# Material provided:
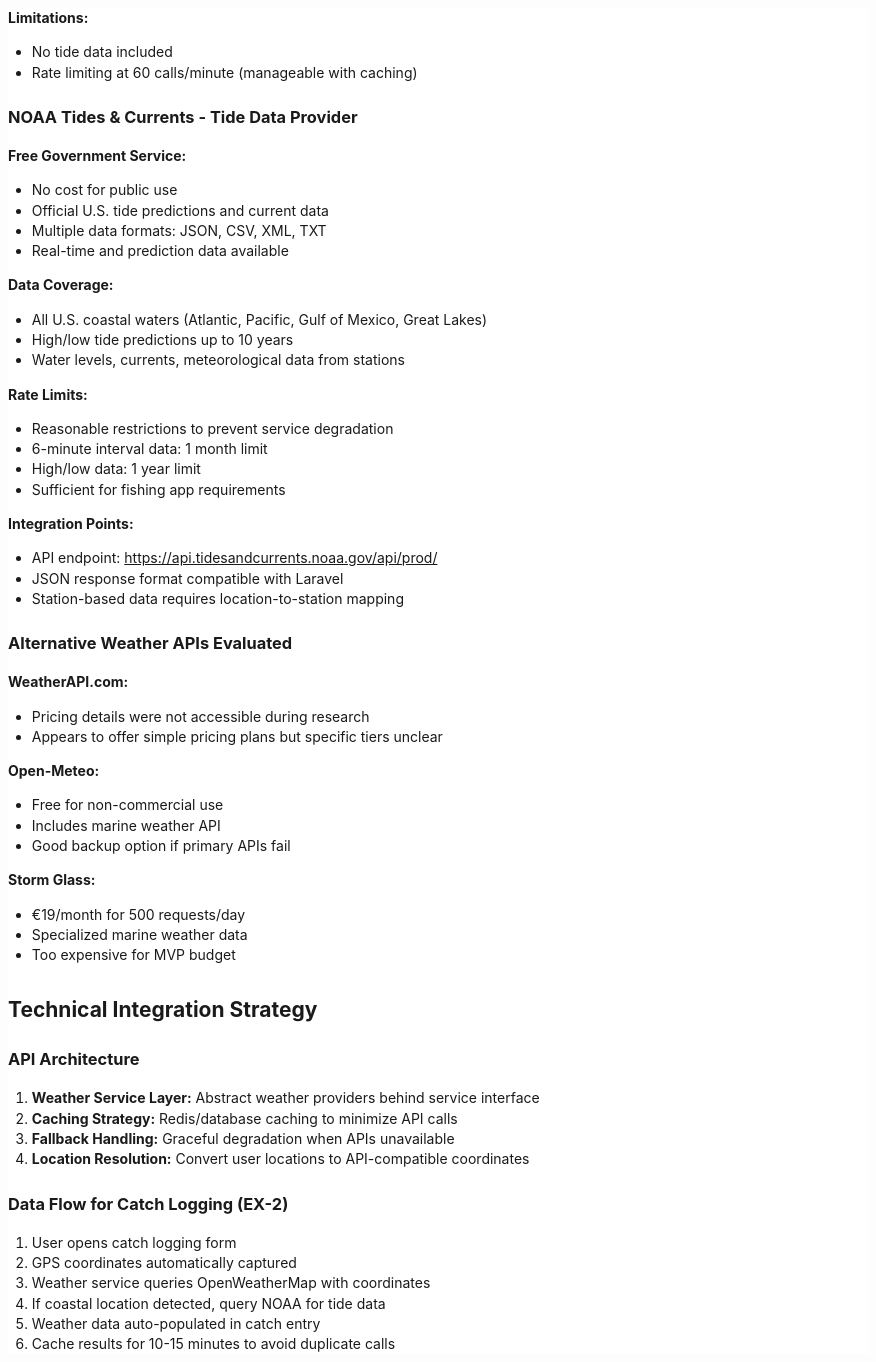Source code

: **Limitations:**
- No tide data included
- Rate limiting at 60 calls/minute (manageable with caching)

### NOAA Tides & Currents - Tide Data Provider

**Free Government Service:**
- No cost for public use
- Official U.S. tide predictions and current data
- Multiple data formats: JSON, CSV, XML, TXT
- Real-time and prediction data available

**Data Coverage:**
- All U.S. coastal waters (Atlantic, Pacific, Gulf of Mexico, Great Lakes)
- High/low tide predictions up to 10 years
- Water levels, currents, meteorological data from stations

**Rate Limits:**
- Reasonable restrictions to prevent service degradation
- 6-minute interval data: 1 month limit
- High/low data: 1 year limit
- Sufficient for fishing app requirements

**Integration Points:**
- API endpoint: https://api.tidesandcurrents.noaa.gov/api/prod/
- JSON response format compatible with Laravel
- Station-based data requires location-to-station mapping

### Alternative Weather APIs Evaluated

**WeatherAPI.com:**
- Pricing details were not accessible during research
- Appears to offer simple pricing plans but specific tiers unclear

**Open-Meteo:**
- Free for non-commercial use
- Includes marine weather API
- Good backup option if primary APIs fail

**Storm Glass:**
- €19/month for 500 requests/day
- Specialized marine weather data
- Too expensive for MVP budget

## Technical Integration Strategy

### API Architecture
1. **Weather Service Layer:** Abstract weather providers behind service interface
2. **Caching Strategy:** Redis/database caching to minimize API calls
3. **Fallback Handling:** Graceful degradation when APIs unavailable
4. **Location Resolution:** Convert user locations to API-compatible coordinates

### Data Flow for Catch Logging (EX-2)
1. User opens catch logging form
2. GPS coordinates automatically captured
3. Weather service queries OpenWeatherMap with coordinates
4. If coastal location detected, query NOAA for tide data
5. Weather data auto-populated in catch entry
6. Cache results for 10-15 minutes to avoid duplicate calls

# Task prompt:
Exclude the pictures and print the rest of the data exactly.

# Result below:
Source code

: **Limitations:**
- No tide data included
- Rate limiting at 60 calls/minute (manageable with caching)

### NOAA Tides & Currents - Tide Data Provider

**Free Government Service:**
- No cost for public use
- Official U.S. tide predictions and current data
- Multiple data formats: JSON, CSV, XML, TXT
- Real-time and prediction data available

**Data Coverage:**
- All U.S. coastal waters (Atlantic, Pacific, Gulf of Mexico, Great Lakes)
- High/low tide predictions up to 10 years
- Water levels, currents, meteorological data from stations

**Rate Limits:**
- Reasonable restrictions to prevent service degradation
- 6-minute interval data: 1 month limit
- High/low data: 1 year limit
- Sufficient for fishing app requirements

**Integration Points:**
- API endpoint: https://api.tidesandcurrents.noaa.gov/api/prod/
- JSON response format compatible with Laravel
- Station-based data requires location-to-station mapping

### Alternative Weather APIs Evaluated

**WeatherAPI.com:**
- Pricing details were not accessible during research
- Appears to offer simple pricing plans but specific tiers unclear

**Open-Meteo:**
- Free for non-commercial use
- Includes marine weather API
- Good backup option if primary APIs fail

**Storm Glass:**
- €19/month for 500 requests/day
- Specialized marine weather data
- Too expensive for MVP budget

## Technical Integration Strategy

### API Architecture
1. **Weather Service Layer:** Abstract weather providers behind service interface
2. **Caching Strategy:** Redis/database caching to minimize API calls
3. **Fallback Handling:** Graceful degradation when APIs unavailable
4. **Location Resolution:** Convert user locations to API-compatible coordinates

### Data Flow for Catch Logging (EX-2)
1. User opens catch logging form
2. GPS coordinates automatically captured
3. Weather service queries OpenWeatherMap with coordinates
4. If coastal location detected, query NOAA for tide data
5. Weather data auto-populated in catch entry
6. Cache results for 10-15 minutes to avoid duplicate calls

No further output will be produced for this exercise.